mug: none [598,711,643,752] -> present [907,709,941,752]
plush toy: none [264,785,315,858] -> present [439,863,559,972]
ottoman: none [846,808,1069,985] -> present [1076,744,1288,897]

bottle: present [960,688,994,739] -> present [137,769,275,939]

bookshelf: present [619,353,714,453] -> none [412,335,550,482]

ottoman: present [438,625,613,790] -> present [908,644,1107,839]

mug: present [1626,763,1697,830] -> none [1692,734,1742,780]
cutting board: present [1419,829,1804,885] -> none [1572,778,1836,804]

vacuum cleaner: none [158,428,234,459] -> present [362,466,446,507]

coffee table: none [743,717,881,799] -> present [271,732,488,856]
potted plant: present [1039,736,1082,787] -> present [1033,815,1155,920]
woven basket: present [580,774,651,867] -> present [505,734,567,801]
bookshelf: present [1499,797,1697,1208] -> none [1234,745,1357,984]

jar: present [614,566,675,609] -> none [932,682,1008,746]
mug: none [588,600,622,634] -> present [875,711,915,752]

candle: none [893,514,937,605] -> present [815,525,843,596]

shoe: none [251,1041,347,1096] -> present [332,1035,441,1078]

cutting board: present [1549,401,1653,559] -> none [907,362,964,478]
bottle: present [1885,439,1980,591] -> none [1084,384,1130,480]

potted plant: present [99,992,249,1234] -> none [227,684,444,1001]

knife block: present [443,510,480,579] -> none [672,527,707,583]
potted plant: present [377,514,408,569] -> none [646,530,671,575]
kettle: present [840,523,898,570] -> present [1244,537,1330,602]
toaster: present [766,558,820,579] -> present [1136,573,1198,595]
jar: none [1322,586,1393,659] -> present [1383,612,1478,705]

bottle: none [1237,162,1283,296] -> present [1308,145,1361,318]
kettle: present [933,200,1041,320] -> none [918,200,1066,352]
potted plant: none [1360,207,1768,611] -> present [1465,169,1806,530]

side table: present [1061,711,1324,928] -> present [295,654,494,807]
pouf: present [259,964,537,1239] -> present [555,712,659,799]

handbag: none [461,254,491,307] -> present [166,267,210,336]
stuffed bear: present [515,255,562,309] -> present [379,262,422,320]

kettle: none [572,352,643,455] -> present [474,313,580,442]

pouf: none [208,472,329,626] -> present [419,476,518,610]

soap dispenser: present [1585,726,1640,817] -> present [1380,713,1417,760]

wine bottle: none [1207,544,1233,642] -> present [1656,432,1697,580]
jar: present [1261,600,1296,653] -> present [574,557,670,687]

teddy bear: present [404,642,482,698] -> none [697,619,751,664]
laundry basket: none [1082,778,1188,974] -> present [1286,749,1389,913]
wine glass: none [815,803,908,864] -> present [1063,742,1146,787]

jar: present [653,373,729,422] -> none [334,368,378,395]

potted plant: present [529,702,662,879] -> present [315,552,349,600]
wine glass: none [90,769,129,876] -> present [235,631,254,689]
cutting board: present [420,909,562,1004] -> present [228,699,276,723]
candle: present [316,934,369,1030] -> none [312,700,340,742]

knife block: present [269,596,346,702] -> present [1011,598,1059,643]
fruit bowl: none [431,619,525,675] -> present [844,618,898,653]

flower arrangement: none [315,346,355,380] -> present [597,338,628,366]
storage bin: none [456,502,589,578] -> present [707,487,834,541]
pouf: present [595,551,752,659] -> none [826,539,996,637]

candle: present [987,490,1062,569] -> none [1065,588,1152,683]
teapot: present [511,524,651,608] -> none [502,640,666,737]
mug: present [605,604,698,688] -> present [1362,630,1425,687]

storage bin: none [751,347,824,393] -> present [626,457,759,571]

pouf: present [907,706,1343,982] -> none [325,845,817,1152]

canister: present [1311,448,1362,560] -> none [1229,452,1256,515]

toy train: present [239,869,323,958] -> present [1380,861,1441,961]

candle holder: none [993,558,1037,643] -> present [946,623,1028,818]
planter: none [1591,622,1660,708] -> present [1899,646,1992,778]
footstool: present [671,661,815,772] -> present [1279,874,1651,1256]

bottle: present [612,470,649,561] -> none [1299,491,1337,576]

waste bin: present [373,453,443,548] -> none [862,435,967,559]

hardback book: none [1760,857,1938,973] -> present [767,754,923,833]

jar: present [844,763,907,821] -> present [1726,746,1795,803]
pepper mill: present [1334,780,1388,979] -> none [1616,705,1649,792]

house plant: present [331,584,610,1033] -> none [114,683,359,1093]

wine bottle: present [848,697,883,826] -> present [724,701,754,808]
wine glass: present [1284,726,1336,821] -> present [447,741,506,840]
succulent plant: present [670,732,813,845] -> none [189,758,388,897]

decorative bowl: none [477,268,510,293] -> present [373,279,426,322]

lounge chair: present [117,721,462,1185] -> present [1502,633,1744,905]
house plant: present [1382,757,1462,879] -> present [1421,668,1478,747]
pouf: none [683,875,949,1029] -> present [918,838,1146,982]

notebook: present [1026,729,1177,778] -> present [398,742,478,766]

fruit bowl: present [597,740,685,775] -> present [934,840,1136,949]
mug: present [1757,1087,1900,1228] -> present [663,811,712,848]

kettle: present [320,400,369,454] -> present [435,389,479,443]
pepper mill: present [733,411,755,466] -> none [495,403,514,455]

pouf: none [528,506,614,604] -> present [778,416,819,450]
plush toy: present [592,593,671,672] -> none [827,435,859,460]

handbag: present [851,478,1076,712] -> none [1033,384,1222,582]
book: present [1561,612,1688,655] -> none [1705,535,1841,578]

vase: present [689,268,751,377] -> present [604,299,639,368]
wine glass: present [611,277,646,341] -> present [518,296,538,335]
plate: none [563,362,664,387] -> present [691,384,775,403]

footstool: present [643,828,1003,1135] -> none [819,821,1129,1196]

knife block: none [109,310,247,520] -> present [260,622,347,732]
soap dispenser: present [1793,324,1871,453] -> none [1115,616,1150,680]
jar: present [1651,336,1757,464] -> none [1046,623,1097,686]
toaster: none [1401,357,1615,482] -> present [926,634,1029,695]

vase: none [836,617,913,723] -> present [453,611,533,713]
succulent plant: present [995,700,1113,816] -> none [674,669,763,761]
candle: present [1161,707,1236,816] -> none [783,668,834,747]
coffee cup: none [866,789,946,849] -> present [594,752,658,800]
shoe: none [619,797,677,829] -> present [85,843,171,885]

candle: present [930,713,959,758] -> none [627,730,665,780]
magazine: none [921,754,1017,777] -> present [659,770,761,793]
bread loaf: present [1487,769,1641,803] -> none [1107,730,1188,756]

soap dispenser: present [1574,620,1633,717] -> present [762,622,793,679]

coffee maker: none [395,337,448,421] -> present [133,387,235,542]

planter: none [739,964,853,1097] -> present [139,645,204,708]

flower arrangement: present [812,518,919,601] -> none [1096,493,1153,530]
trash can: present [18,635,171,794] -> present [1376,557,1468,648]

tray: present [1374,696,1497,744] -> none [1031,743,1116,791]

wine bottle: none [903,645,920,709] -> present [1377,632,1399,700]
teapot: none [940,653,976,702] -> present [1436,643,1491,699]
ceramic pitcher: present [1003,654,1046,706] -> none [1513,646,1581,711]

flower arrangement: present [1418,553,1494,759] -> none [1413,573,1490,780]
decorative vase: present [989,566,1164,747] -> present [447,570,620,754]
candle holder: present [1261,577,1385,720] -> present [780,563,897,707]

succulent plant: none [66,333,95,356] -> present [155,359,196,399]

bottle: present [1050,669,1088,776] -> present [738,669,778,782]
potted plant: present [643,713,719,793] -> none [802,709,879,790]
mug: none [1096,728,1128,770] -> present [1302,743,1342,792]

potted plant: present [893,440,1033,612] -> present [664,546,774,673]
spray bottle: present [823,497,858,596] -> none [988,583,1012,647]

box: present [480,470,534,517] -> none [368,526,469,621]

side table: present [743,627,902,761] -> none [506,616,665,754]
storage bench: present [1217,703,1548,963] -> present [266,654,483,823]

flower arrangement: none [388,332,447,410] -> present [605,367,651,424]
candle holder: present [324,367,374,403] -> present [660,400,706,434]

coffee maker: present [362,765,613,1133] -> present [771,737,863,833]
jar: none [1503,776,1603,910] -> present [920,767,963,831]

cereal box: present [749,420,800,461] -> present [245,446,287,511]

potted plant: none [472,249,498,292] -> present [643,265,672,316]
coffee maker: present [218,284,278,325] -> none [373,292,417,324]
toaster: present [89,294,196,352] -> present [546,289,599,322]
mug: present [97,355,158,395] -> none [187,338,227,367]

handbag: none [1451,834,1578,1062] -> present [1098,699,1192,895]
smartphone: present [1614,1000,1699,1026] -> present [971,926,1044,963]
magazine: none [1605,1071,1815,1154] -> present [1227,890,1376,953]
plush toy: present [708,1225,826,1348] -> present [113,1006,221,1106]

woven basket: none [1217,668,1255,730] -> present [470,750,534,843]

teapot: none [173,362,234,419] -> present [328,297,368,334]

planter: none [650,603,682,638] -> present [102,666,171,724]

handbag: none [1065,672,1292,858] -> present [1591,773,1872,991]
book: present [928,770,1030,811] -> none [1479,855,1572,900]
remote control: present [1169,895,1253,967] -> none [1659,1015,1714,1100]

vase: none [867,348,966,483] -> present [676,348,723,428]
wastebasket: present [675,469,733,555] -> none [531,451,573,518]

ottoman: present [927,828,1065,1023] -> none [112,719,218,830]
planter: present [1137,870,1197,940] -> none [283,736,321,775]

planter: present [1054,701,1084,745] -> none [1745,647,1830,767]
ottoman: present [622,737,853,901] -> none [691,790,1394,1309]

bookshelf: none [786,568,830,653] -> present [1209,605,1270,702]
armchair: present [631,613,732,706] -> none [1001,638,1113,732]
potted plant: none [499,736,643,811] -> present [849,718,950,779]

☆ ☆ ☆ ☆ ☆ ☆ ☆

What you are asked to do ▸ Where the listing above has a line with "flower arrangement: none [315,346,355,380]", start there, and output every line exactly through the line with "wine bottle: present", which is also included.

Response to the task ▸
flower arrangement: none [315,346,355,380] -> present [597,338,628,366]
storage bin: none [456,502,589,578] -> present [707,487,834,541]
pouf: present [595,551,752,659] -> none [826,539,996,637]

candle: present [987,490,1062,569] -> none [1065,588,1152,683]
teapot: present [511,524,651,608] -> none [502,640,666,737]
mug: present [605,604,698,688] -> present [1362,630,1425,687]

storage bin: none [751,347,824,393] -> present [626,457,759,571]

pouf: present [907,706,1343,982] -> none [325,845,817,1152]

canister: present [1311,448,1362,560] -> none [1229,452,1256,515]

toy train: present [239,869,323,958] -> present [1380,861,1441,961]

candle holder: none [993,558,1037,643] -> present [946,623,1028,818]
planter: none [1591,622,1660,708] -> present [1899,646,1992,778]
footstool: present [671,661,815,772] -> present [1279,874,1651,1256]

bottle: present [612,470,649,561] -> none [1299,491,1337,576]

waste bin: present [373,453,443,548] -> none [862,435,967,559]

hardback book: none [1760,857,1938,973] -> present [767,754,923,833]

jar: present [844,763,907,821] -> present [1726,746,1795,803]
pepper mill: present [1334,780,1388,979] -> none [1616,705,1649,792]

house plant: present [331,584,610,1033] -> none [114,683,359,1093]

wine bottle: present [848,697,883,826] -> present [724,701,754,808]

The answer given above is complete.